Well, I must agree with Bill that it's pretty obvious that I'm wasting time blogging to advocate for aa accountable, competent, transparent NCUA... it isn't happening! But, perhaps it is important to document for the future that where this is all heading should not come as a shock to credit union leaders and the NCUA Board.. kinda like the increase in interest rates that will happen tomorrow... quelle surprise!

William Brooks said...

If advocating for an accountable, competent, transparent NCUA is a waste of time, I have wasted more than 40 years of my life. I just believe that the problem with NCUA is not the investment structure of the NCUSIF. The problem started when the NCUA board decided that the Fund was a cash cow! In the real world when you income is restricted because of current interest rates, you cut expenses! NCUA in light of reduced regulatory necessities due to fewer credit unions has seen fit to increase spending annually! An accountable, competent, transparent NCUA would not be stealing from the credit union members through the NCUSIF. Right size NCUA spending first, and keep their hands off the fund more than the NCUA should charge the fund for their management. I believe we have an internal control issue where the NCUA Board gets to tax and spend member money without appropriate separation of power. The NCUA Board and senior NCUA management steal more annually than the total of money robbed from credit unions at gun point!

Jim Blaine said...

Must admit that still in agreement with Bill on the need to look at NCUA structure, practices, spending/budget... but thought it was important to let CU leaders know that given the increased spending and low NCUSIF earnings that CUs are going to be assessed on a regular basis going forward to pay for the lack of change in accountability. competence and transparency at NCUA. The proposed $300/600 million assessment next year is just the first installment - in a series of regular installments - that CU's will have to pay, if the NCUA Board does not "ACT" now to force change.

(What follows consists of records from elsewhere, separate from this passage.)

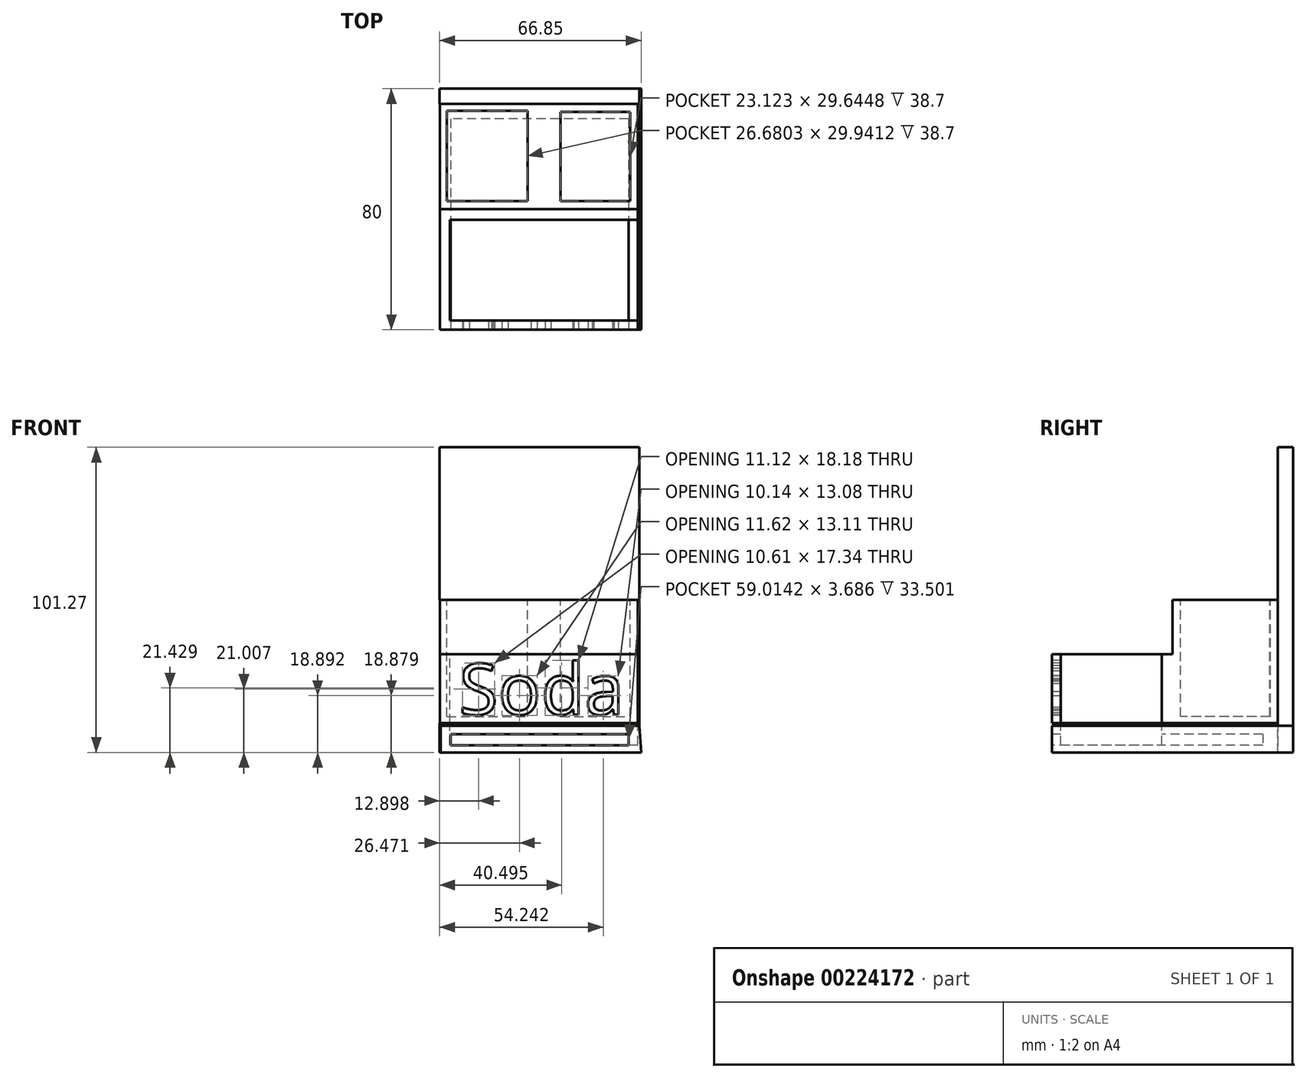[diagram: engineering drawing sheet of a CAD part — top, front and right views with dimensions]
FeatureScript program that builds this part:
annotation { "Feature Type Name" : "Feature", "Feature Type Description" : "" }
export const myFeature = defineFeature(function(context is Context, id is Id, definition is map)
    precondition{}
    {
        {
            var Q0;
            Q0=qCreatedBy(makeId("Front.planeOp"),FACE);
            var sketch = newSketch(context, id + "F0", { "sketchPlane" : qUnion([Q0])});
            skLineSegment(sketch, "E0.bottom", {"start": v(-34.43, 50.63) * mm, "end": v(31.85, 50.63) * mm});
            skLineSegment(sketch, "E0.top", {"start": v(-34.43, -50.63) * mm, "end": v(31.85, -50.63) * mm});
            skLineSegment(sketch, "E0.left", {"start": v(-34.43, 50.63) * mm, "end": v(-34.43, -50.63) * mm});
            skLineSegment(sketch, "E0.right", {"start": v(31.85, 50.63) * mm, "end": v(31.85, -50.63) * mm});
            skSolve(sketch);
        }
        {
            var Q0;
            Q0=makeQuery(id+"F0.imprint","IMPRINT",FACE,{"disambiguationData":[TD([[makeQuery(id+"F0.imprint","IMPRINT",EDGE,{"derivedFrom":sQuery(id+"F0.wireOp",EDGE,"E0.bottom")}),-1.0]])]});
            extrude(context, id + "F1", {"entities" : qUnion([Q0]), "depth" : 5 * mm});
        }
        {
            var Q0;
            Q0=qCreatedBy(makeId("Front.planeOp"),FACE);
            var sketch = newSketch(context, id + "F2", { "sketchPlane" : qUnion([Q0])});
            skLineSegment(sketch, "E1", {"start": v(-34.14, -41.74) * mm, "end": v(31.84, -41.74) * mm});
            skLineSegment(sketch, "E2", {"start": v(-34.14, -41.74) * mm, "end": v(-34.14, -50.64) * mm});
            skLineSegment(sketch, "E3", {"start": v(-34.14, -50.64) * mm, "end": v(32.42, -50.64) * mm});
            skLineSegment(sketch, "E4", {"start": v(32.42, -50.64) * mm, "end": v(31.84, -41.74) * mm});
            skSolve(sketch);
        }
        {
            var Q0;
            Q0 = qSketchRegion(id + "F2", true);
            extrude(context, id + "F3", {"entities" : qUnion([Q0]), "operationType" : NewBodyOperationType.ADD, "depth" : 80 * mm});
        }
        {
            var Q0;
            Q0=makeQuery(id+"F3.opExtrude","CAP_FACE",FACE,{"disambiguationData":[OSD([sQuery(id+"F2.wireOp",EDGE,"E1"),sQuery(id+"F2.wireOp",EDGE,"E2"),sQuery(id+"F2.wireOp",EDGE,"E3"),sQuery(id+"F2.wireOp",EDGE,"E4")])],"isStart":false});
            var sketch = newSketch(context, id + "F4", { "sketchPlane" : qUnion([Q0])});
            skLineSegment(sketch, "E5.bottom", {"start": v(28.24, -44.55) * mm, "end": v(-30.78, -44.55) * mm});
            skLineSegment(sketch, "E5.top", {"start": v(28.24, -48.23) * mm, "end": v(-30.78, -48.23) * mm});
            skLineSegment(sketch, "E5.left", {"start": v(28.24, -44.55) * mm, "end": v(28.24, -48.23) * mm});
            skLineSegment(sketch, "E5.right", {"start": v(-30.78, -44.55) * mm, "end": v(-30.78, -48.23) * mm});
            skSolve(sketch);
        }
        {
            var Q0;
            Q0=makeQuery(id+"F4.imprint","IMPRINT",FACE,{"disambiguationData":[TD([[makeQuery(id+"F4.imprint","IMPRINT",EDGE,{"derivedFrom":sQuery(id+"F4.wireOp",EDGE,"E5.bottom")}),1.0]])]});
            extrude(context, id + "F5", {"entities" : qUnion([Q0]), "operationType" : NewBodyOperationType.REMOVE, "oppositeDirection" : true, "depth" : 70 * mm});
        }
        {
            var Q0;
            Q0=qCreatedBy(makeId("Front.planeOp"),FACE);
            var sketch = newSketch(context, id + "F6", { "sketchPlane" : qUnion([Q0])});
            skLineSegment(sketch, "E6.bottom", {"start": v(-34.43, 0) * mm, "end": v(0, 0) * mm});
            skLineSegment(sketch, "E6.top", {"start": v(-34.43, -40.88) * mm, "end": v(0, -40.88) * mm});
            skLineSegment(sketch, "E6.left", {"start": v(-34.43, 0) * mm, "end": v(-34.43, -40.88) * mm});
            skLineSegment(sketch, "E6.right", {"start": v(0, 0) * mm, "end": v(0, -40.88) * mm});
            skLineSegment(sketch, "E7.bottom", {"start": v(0, 0) * mm, "end": v(31.27, 0) * mm});
            skLineSegment(sketch, "E7.top", {"start": v(0, -40.88) * mm, "end": v(31.27, -40.88) * mm});
            skLineSegment(sketch, "E7.right", {"start": v(31.27, 0) * mm, "end": v(31.27, -40.88) * mm});
            skSolve(sketch);
        }
        {
            var Q0;
            Q0 = qSketchRegion(id + "F6", true);
            extrude(context, id + "F7", {"entities" : qUnion([Q0]), "operationType" : NewBodyOperationType.ADD, "depth" : 40 * mm});
        }
        {
            var Q0;
            Q0=qCreatedBy(makeId("Top.planeOp"),FACE);
            var sketch = newSketch(context, id + "F8", { "sketchPlane" : qUnion([Q0])});
            skLineSegment(sketch, "E8.bottom", {"start": v(-32.02, -7.4) * mm, "end": v(-5.34, -7.4) * mm});
            skLineSegment(sketch, "E8.top", {"start": v(-32.02, -37.33) * mm, "end": v(-5.34, -37.33) * mm});
            skLineSegment(sketch, "E8.left", {"start": v(-32.02, -7.4) * mm, "end": v(-32.02, -37.33) * mm});
            skLineSegment(sketch, "E8.right", {"start": v(-5.34, -7.4) * mm, "end": v(-5.34, -37.33) * mm});
            skLineSegment(sketch, "E9.bottom", {"start": v(5.63, -7.69) * mm, "end": v(28.76, -7.69) * mm});
            skLineSegment(sketch, "E9.top", {"start": v(5.63, -37.33) * mm, "end": v(28.76, -37.33) * mm});
            skLineSegment(sketch, "E9.left", {"start": v(5.63, -7.69) * mm, "end": v(5.63, -37.33) * mm});
            skLineSegment(sketch, "E9.right", {"start": v(28.76, -7.69) * mm, "end": v(28.76, -37.33) * mm});
            skSolve(sketch);
        }
        {
            var Q0;
            Q0 = qSketchRegion(id + "F8", true);
            extrude(context, id + "F9", {"entities" : qUnion([Q0]), "operationType" : NewBodyOperationType.REMOVE, "oppositeDirection" : true, "depth" : 38.7 * mm});
        }
        {
            var Q0;
            Q0=makeQuery(id+"F7.opExtrude","CAP_FACE",FACE,{"disambiguationData":[OSD([sQuery(id+"F6.wireOp",EDGE,"E6.bottom"),sQuery(id+"F6.wireOp",EDGE,"E6.top"),sQuery(id+"F6.wireOp",EDGE,"E6.left"),sQuery(id+"F6.wireOp",EDGE,"E7.bottom"),sQuery(id+"F6.wireOp",EDGE,"E7.top"),sQuery(id+"F6.wireOp",EDGE,"E7.right")])],"isStart":false});
            var sketch = newSketch(context, id + "F10", { "sketchPlane" : qUnion([Q0])});
            skLineSegment(sketch, "E10.bottom", {"start": v(-34.43, -18.1) * mm, "end": v(31.27, -18.1) * mm});
            skLineSegment(sketch, "E10.top", {"start": v(-34.43, -40.88) * mm, "end": v(31.27, -40.88) * mm});
            skLineSegment(sketch, "E10.left", {"start": v(-34.43, -18.1) * mm, "end": v(-34.43, -40.88) * mm});
            skLineSegment(sketch, "E10.right", {"start": v(31.27, -18.1) * mm, "end": v(31.27, -40.88) * mm});
            skSolve(sketch);
        }
        {
            var Q0;
            Q0 = qSketchRegion(id + "F10", true);
            extrude(context, id + "F11", {"entities" : qUnion([Q0]), "operationType" : NewBodyOperationType.ADD, "depth" : 40 * mm});
        }
        {
            var Q0;
            Q0=makeQuery(id+"F11.opExtrude","SWEPT_FACE",FACE,{"disambiguationData":[OSD([sQuery(id+"F10.wireOp",EDGE,"E10.bottom")])]});
            var sketch = newSketch(context, id + "F12", { "sketchPlane" : qUnion([Q0])});
            skLineSegment(sketch, "E11.bottom", {"start": v(-31, -43.5) * mm, "end": v(31.27, -43.5) * mm});
            skLineSegment(sketch, "E11.top", {"start": v(-31, -76.98) * mm, "end": v(31.27, -76.98) * mm});
            skLineSegment(sketch, "E11.left", {"start": v(-31, -43.5) * mm, "end": v(-31, -76.98) * mm});
            skLineSegment(sketch, "E11.right", {"start": v(31.27, -43.5) * mm, "end": v(31.27, -76.98) * mm});
            skSolve(sketch);
        }
        {
            var Q0;
            Q0 = qSketchRegion(id + "F12", true);
            extrude(context, id + "F13", {"entities" : qUnion([Q0]), "operationType" : NewBodyOperationType.REMOVE, "oppositeDirection" : true, "depth" : 30 * mm});
        }
        {
            var Q0;
            Q0=makeQuery(id+"F11.opExtrude","CAP_FACE",FACE,{"disambiguationData":[OSD([sQuery(id+"F10.wireOp",EDGE,"E10.bottom"),sQuery(id+"F10.wireOp",EDGE,"E10.top"),sQuery(id+"F10.wireOp",EDGE,"E10.left"),sQuery(id+"F10.wireOp",EDGE,"E10.right")])],"isStart":false});
            var sketch = newSketch(context, id + "F14", { "sketchPlane" : qUnion([Q0])});
            skText(sketch, "E12", { "text": "Soda", "fontName": "OpenSans-Regular.ttf"});
            const initialGuessF14  = {"E12": [-0.02806, -0.03807, 1, 0, 0.01701]};
            skSetInitialGuess(sketch, initialGuessF14);
            skSolve(sketch);
        }
        {
            var Q0;
            Q0 = qSketchRegion(id + "F14", true);
            extrude(context, id + "F15", {"entities" : qUnion([Q0]), "operationType" : NewBodyOperationType.REMOVE, "oppositeDirection" : true, "depth" : 5 * mm});
        }
    });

The major reason for this extended look at the NCUA ladder is, if continued the investment strategy locks the NCUSIF into lower than necessary earnings for the next several years - as Mr. Fazio admits and forecasts!

A ladder that works well in a declining interest rate environment does not work well in a raising rate environment - as you are about to find out - if the NCUA Board does not force a repositioning -now! (Perhaps already too little, too late, but...).

Jim Blaine said...

Guess I need to repeat that the obvious... the focus on the NCUSIF is because the NCUA has been funding between 65% and 73% of its operating budget (bloated or otherwise) from the earnings of the NUSIF. Projected NCUSIF earnings can no longer sustain that level of drawdown by the NCUA "zero based budgeteers!

"Just the facts, m'am!"

William Brooks said...

Fazio and company are the problem! They produce little and demand a Yuge tribute for their lack of effective productivity. Directing attention to the inefficiencies of a laddered investment strategy in a raising rate environment is interesting, but will not address the real problem!

Fazio and most of senior management was present and unaccountable for the meltdown of the corporate! Numerous credit union executives had their careers rearranged. Fazio and senior management got promotions and pay increases! Fazio if he were competent and had to actually earn the income he extracts from credit union members would have to require that NCUA employees actually earn their pay!

Fazio and senior management are foxes guarding the hen house!